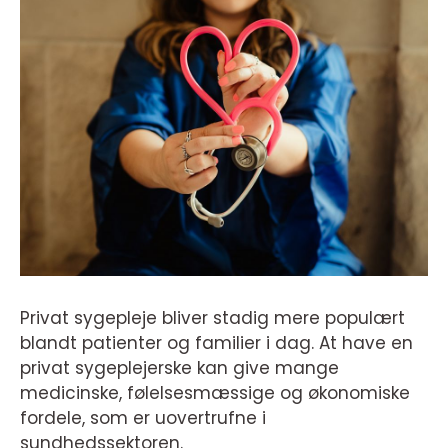
Privat sygepleje bliver stadig mere populært
blandt patienter og familier i dag. At have en
privat sygeplejerske kan give mange
medicinske, følelsesmæssige og økonomiske
fordele, som er uovertrufne i
sundhedssektoren.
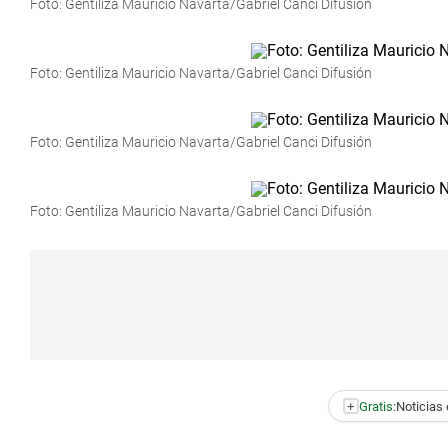
Foto: Gentiliza Mauricio Navarta/Gabriel Canci Difusión
Foto: Gentiliza Mauricio Navarta/Gabriel Canci Difusión
Foto: Gentiliza Mauricio Navarta/Gabriel Canci Difusión
Foto: Gentiliza Mauricio Navarta/Gabriel Canci Difusión
+
Gratis:
Noticias 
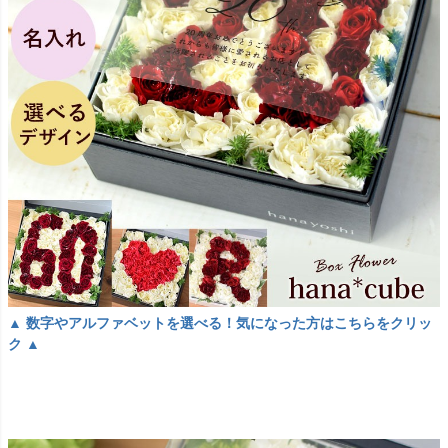
▲ 数字やアルファベットを選べる！気になった方はこちらをクリッ
ク ▲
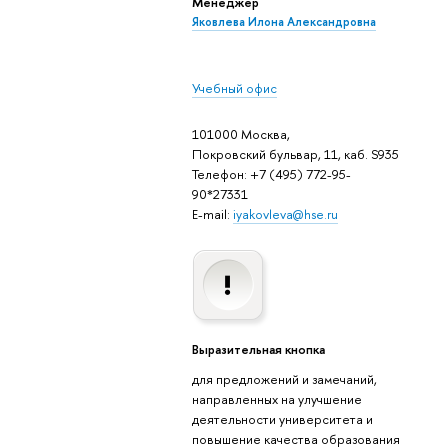
Менеджер
Яковлева Илона Александровна
Учебный офис
101000 Москва,
Покровский бульвар, 11, каб. S935
Телефон: +7 (495) 772-95-
90*27331
E-mail:
iyakovleva@hse.ru
Выразительная кнопка
для предложений и замечаний,
направленных на улучшение
деятельности университета и
повышение качества образования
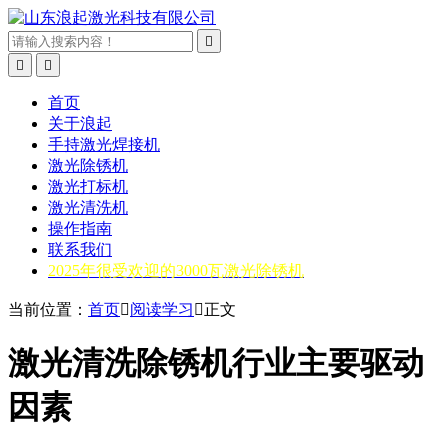



首页
关于浪起
手持激光焊接机
激光除锈机
激光打标机
激光清洗机
操作指南
联系我们
2025年很受欢迎的3000瓦激光除锈机
当前位置：
首页

阅读学习

正文
激光清洗除锈机行业主要驱动
因素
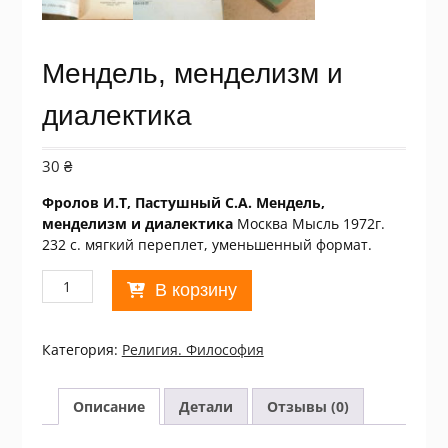
Мендель, менделизм и
диалектика
30
₴
Фролов И.Т, Пастушный С.А. Мендель,
менделизм и диалектика
Москва Мысль 1972г.
232 с. мягкий переплет, уменьшенный формат.
Количество
В корзину
товара
Мендель,
менделизм
Категория:
Религия. Философия
и
диалектика
Описание
Детали
Отзывы (0)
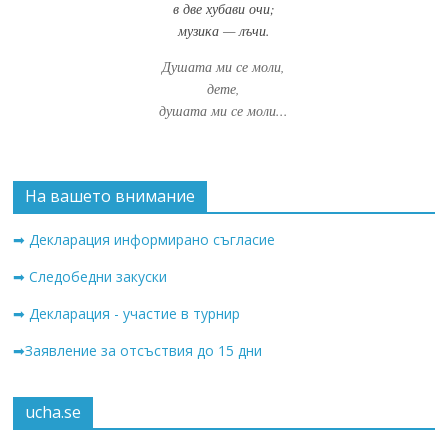
в две хубави очи;
музика — лъчи.
Душата ми се моли,
дете,
душата ми се моли...
На вашето внимание
➡ Декларация информирано съгласие
➡ Следобедни закуски
➡ Декларация - участие в турнир
➡Заявление за отсъствия до 15 дни
ucha.se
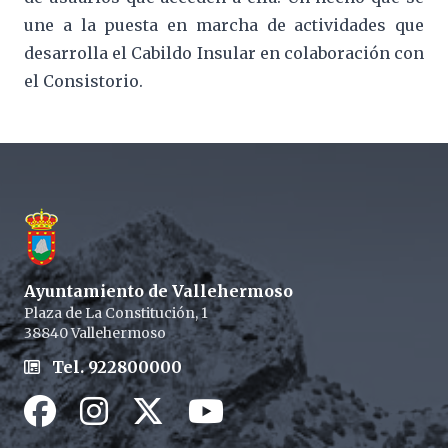
une a la puesta en marcha de actividades que
desarrolla el Cabildo Insular en colaboración con
el Consistorio.
Footer
Ayuntamiento de Vallehermoso
Plaza de La Constitución, 1
38840 Vallehermoso
Tel. 922800000
Facebook
Instagram
Twitter / X
Youtube / X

----------------------------------------

Give back exactly the lines from the one containing "Tel. 922800000" through the last line of the records.

▶ _WRITTEN ANSWER_:
Tel. 922800000
Facebook
Instagram
Twitter / X
Youtube / X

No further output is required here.